- _Materials provided_:
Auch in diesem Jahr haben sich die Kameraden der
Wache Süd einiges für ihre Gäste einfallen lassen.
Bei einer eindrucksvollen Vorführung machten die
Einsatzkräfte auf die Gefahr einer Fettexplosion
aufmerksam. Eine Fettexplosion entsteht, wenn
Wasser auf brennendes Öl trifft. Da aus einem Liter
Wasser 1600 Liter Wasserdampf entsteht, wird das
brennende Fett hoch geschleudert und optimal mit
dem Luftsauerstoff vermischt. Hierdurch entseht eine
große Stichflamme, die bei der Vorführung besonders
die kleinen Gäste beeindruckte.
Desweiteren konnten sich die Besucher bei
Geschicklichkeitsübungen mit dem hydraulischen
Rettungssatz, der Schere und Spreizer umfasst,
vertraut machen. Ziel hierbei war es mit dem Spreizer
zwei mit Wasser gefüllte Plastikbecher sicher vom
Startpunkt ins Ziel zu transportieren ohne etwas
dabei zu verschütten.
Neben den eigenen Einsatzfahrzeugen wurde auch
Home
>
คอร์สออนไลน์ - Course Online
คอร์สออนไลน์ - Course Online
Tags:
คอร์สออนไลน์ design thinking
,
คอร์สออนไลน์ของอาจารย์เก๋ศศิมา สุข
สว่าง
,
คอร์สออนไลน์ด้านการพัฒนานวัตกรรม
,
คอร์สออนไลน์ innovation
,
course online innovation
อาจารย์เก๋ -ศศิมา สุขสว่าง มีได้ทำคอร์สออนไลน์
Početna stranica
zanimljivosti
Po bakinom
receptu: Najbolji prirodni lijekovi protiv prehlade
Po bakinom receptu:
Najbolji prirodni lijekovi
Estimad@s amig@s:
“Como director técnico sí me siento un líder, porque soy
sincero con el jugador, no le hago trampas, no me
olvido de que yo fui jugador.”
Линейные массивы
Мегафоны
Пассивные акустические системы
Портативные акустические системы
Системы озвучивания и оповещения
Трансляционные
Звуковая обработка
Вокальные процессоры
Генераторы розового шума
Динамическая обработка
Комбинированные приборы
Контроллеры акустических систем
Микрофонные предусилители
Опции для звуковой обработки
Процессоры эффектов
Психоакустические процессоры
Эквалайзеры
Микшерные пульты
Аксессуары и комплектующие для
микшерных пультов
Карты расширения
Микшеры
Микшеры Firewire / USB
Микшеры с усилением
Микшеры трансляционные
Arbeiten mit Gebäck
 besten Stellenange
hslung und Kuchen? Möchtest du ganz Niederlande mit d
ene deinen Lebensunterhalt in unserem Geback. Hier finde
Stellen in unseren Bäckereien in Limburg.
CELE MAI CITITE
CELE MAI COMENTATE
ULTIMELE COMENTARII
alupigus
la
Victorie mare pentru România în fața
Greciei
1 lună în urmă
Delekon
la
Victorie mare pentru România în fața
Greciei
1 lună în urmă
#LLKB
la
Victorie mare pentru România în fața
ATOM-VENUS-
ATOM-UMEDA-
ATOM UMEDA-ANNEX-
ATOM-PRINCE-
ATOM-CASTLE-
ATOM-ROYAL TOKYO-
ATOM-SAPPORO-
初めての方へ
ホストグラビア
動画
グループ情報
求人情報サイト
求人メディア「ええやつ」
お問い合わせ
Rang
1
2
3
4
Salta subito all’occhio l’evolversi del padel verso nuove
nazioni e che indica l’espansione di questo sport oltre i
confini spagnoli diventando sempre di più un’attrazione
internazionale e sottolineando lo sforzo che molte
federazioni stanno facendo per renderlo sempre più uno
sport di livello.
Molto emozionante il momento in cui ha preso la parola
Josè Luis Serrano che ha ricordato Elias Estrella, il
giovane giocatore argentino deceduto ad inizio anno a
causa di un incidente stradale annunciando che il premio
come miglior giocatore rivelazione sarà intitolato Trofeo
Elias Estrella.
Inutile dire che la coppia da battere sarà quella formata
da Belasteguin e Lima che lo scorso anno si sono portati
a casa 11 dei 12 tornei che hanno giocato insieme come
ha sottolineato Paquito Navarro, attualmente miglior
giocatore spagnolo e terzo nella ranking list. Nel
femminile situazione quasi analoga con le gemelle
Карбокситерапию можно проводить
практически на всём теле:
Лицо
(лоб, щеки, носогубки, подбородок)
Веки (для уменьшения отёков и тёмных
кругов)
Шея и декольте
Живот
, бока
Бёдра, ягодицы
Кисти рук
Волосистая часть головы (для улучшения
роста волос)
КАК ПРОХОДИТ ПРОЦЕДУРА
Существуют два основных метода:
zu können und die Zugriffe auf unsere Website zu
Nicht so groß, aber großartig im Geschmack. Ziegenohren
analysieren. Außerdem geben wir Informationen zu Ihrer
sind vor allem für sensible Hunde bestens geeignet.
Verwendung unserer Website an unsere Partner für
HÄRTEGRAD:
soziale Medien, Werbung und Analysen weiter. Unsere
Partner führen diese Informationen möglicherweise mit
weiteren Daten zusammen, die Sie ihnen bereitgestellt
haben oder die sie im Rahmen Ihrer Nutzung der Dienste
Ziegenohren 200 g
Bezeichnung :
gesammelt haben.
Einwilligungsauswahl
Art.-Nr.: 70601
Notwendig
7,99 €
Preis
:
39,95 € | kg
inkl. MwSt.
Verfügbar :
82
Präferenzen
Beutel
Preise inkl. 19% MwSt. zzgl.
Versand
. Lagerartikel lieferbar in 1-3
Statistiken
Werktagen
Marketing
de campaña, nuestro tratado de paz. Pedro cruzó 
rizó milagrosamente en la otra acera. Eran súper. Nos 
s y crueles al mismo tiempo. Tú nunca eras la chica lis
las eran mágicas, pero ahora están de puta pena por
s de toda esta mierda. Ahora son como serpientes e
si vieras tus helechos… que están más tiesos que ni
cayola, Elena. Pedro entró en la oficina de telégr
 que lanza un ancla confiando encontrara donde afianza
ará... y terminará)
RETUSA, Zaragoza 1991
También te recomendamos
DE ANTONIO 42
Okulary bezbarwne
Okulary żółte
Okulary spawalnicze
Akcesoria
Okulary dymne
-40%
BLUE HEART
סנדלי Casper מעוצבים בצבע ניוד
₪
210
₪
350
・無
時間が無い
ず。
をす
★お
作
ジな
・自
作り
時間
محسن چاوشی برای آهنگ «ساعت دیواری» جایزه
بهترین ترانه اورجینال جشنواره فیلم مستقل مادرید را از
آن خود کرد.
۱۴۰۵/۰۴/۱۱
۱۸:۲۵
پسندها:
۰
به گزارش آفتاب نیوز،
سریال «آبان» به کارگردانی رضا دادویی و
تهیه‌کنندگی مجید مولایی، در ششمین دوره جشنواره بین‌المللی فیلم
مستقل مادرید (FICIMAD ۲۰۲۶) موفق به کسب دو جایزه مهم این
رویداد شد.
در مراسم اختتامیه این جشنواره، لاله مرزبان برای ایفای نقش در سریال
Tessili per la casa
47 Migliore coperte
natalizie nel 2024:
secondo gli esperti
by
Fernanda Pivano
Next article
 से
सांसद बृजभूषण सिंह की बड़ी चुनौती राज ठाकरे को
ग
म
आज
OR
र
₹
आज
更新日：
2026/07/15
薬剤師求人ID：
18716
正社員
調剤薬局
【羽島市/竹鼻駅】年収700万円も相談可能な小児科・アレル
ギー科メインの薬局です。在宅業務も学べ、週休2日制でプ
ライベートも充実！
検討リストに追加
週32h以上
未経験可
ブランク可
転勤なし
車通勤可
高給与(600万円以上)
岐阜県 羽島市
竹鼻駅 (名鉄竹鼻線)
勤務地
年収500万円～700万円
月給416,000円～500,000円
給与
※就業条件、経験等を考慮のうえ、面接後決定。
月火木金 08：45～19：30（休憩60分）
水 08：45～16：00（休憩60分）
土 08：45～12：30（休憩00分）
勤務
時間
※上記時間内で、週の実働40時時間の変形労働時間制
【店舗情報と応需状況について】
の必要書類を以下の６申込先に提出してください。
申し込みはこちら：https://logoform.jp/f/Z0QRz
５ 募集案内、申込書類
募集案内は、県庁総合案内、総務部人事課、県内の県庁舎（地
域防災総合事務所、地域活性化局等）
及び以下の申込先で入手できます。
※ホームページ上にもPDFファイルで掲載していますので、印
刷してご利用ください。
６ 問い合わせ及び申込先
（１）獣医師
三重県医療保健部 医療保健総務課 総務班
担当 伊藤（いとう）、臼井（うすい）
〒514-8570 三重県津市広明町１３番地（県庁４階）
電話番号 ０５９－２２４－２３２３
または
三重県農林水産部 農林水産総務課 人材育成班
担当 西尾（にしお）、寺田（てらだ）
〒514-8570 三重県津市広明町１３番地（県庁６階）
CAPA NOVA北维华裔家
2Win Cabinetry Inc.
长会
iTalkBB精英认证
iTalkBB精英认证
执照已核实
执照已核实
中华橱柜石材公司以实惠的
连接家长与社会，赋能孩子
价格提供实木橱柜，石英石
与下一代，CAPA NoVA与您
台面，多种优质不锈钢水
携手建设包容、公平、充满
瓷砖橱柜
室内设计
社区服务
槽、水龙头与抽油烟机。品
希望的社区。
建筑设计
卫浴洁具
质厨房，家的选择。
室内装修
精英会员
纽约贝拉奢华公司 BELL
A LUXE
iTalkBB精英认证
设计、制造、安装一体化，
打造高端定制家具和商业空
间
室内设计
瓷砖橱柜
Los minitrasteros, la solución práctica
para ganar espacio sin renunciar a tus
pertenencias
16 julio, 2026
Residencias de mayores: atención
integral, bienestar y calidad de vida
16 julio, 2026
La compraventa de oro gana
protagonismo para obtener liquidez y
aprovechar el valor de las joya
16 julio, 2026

- _Task requirements_:
Your answer should be exactly the lines of the data above, from the first through the line containing "Wasser 1600 Liter".

- _Response_:
Auch in diesem Jahr haben sich die Kameraden der
Wache Süd einiges für ihre Gäste einfallen lassen.
Bei einer eindrucksvollen Vorführung machten die
Einsatzkräfte auf die Gefahr einer Fettexplosion
aufmerksam. Eine Fettexplosion entsteht, wenn
Wasser auf brennendes Öl trifft. Da aus einem Liter
Wasser 1600 Liter Wasserdampf entsteht, wird das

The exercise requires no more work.